The research considers an automatic extraction of relations between mentions of medications and adverse drug reactions in Russian-language drug reviews. This text analyzing method might be useful for pharmacovigilance and medicines reprofiling. Its application to Russian-language reviews hasn't been studied yet due to the lack of corpora with relation annotation in Russian.

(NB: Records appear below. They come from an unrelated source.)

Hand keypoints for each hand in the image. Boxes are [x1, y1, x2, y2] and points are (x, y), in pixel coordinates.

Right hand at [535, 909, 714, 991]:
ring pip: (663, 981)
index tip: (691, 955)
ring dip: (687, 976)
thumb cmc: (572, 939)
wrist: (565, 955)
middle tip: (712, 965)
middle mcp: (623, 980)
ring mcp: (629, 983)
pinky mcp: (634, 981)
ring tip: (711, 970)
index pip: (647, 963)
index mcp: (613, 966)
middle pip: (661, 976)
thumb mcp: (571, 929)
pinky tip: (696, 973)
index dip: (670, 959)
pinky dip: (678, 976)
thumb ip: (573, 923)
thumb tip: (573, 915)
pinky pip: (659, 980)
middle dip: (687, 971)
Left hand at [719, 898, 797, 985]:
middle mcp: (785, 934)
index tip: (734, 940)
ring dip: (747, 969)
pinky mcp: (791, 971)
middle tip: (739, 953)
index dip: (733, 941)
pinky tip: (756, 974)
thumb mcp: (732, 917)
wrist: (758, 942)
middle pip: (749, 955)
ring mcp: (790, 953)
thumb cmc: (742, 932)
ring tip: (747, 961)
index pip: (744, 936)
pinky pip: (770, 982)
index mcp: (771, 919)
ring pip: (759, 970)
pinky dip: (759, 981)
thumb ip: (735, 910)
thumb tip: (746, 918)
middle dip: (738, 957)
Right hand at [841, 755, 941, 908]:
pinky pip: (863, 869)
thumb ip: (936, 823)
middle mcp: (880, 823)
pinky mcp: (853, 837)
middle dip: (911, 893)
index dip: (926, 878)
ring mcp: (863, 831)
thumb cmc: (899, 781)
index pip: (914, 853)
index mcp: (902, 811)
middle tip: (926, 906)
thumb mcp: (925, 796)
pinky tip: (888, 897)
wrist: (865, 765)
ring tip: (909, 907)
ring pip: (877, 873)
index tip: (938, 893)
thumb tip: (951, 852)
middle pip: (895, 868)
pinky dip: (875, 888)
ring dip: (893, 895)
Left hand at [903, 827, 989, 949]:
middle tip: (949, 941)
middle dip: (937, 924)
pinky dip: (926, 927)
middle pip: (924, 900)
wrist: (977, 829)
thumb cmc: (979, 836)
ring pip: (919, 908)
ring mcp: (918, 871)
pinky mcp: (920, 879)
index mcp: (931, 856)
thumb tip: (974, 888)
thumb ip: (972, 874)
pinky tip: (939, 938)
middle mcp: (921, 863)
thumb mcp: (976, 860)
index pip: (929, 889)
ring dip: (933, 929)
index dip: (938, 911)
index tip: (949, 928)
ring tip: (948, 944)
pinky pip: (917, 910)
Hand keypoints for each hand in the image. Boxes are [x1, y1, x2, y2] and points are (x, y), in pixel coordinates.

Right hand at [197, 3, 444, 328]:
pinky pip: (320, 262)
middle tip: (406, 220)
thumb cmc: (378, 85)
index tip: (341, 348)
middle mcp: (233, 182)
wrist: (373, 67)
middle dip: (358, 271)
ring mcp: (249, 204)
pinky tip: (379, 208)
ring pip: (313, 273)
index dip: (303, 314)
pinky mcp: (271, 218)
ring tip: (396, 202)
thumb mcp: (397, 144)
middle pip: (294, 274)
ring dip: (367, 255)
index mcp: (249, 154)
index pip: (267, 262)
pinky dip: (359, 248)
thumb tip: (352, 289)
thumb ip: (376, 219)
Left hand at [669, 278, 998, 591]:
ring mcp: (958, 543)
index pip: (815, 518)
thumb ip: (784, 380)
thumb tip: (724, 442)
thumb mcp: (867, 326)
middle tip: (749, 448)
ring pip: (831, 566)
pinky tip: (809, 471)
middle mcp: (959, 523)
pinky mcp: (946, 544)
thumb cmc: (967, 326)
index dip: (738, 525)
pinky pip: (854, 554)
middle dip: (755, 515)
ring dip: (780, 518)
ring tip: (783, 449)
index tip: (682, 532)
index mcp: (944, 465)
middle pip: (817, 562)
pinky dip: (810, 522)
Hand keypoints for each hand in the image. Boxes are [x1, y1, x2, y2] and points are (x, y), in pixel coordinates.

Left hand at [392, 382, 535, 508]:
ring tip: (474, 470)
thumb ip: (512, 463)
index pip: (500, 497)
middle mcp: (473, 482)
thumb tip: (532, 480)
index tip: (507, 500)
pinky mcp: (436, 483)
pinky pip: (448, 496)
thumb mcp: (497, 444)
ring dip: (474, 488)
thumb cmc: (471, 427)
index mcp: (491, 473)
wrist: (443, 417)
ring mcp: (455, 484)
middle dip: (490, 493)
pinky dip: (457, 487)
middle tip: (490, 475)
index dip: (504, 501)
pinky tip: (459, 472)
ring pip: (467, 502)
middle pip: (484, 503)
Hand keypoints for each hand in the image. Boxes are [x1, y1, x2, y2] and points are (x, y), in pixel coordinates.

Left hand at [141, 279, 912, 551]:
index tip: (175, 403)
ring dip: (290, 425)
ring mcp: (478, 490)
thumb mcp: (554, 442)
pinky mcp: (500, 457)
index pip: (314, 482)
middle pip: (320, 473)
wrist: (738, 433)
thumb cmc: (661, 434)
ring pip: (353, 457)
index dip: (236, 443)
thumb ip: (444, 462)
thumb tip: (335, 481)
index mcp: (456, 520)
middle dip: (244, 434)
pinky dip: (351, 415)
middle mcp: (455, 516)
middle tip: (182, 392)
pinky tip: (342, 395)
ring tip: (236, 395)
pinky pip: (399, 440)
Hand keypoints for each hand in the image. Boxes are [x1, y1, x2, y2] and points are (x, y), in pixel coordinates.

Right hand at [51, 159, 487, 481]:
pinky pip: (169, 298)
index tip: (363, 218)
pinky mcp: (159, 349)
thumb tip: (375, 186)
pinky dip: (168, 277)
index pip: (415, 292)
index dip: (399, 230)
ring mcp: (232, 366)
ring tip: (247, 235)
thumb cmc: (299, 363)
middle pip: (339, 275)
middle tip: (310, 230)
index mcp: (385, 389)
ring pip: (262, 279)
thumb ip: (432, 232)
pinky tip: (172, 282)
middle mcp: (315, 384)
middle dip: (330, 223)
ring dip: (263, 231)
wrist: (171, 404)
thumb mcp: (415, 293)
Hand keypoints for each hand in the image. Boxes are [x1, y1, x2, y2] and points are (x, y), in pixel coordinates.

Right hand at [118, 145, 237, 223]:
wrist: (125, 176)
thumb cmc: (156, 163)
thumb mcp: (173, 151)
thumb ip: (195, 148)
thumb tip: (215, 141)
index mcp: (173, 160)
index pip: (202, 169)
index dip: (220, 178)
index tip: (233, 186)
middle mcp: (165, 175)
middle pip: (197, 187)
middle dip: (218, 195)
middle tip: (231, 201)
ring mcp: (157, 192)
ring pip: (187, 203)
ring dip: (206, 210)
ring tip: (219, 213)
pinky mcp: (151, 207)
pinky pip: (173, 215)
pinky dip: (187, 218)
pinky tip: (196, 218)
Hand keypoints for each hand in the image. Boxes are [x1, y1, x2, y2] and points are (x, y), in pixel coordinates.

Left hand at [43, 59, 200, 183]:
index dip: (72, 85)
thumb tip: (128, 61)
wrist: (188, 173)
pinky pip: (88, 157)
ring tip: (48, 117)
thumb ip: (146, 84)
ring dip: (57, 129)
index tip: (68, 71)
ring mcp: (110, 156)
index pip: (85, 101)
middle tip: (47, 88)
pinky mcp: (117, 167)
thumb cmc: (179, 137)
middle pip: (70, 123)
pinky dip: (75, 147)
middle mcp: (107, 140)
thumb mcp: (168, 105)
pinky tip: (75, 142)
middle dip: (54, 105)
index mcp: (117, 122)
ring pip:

The study is aimed at solving this problem. It is based on the original dataset gathered by our group. It consists of annotated relations between entities from the Russian Drug Review Corpus, that contains the Internet users' reviews on medications in Russian language. Computational experiments were carried out on developed corpora using classical machine learning methods, as well as a more advanced neural network model based on Transformer layers -- XLM-RoBERTa-sag. The list of applied classical machine learning methods consists of support vector machine, logistic regression, Naive Bayes classifier and gradient boosting. The concatenation of TF-IDF entity vectors of character n-grams was used as a text representation. Based on a set of experiments, the following hyperparameters of these methods were selected: the size of n-grams and the limitation on the frequency of occurrence of n-grams (too rare or too frequent n-grams were excluded from the feature vector). For XLM-RoBERTa-sag, the input data is represented as usual for such type of models (language models based on Transformer topology). The following input text representation types were considered during the experiments: a whole text, a text of target entity pairs; a text of target entity pairs with words between them; a text of target entity pairs and the whole input text, the latter input type is the one that maximizes accuracy. It is shown that XLM-RoBERTa-sag model achieves a result of 95%, according to the macro-averaged f1 metric, which is the state-of-the-art result of recognition of the relations between mentions of adverse drug reactions and medications in Russian-language online reviews. The Naive Bayes classifier with multivariate normal distribution achieves the best result among classical machine learning methods: 75%, which exceeds the result of random label generation by 21%.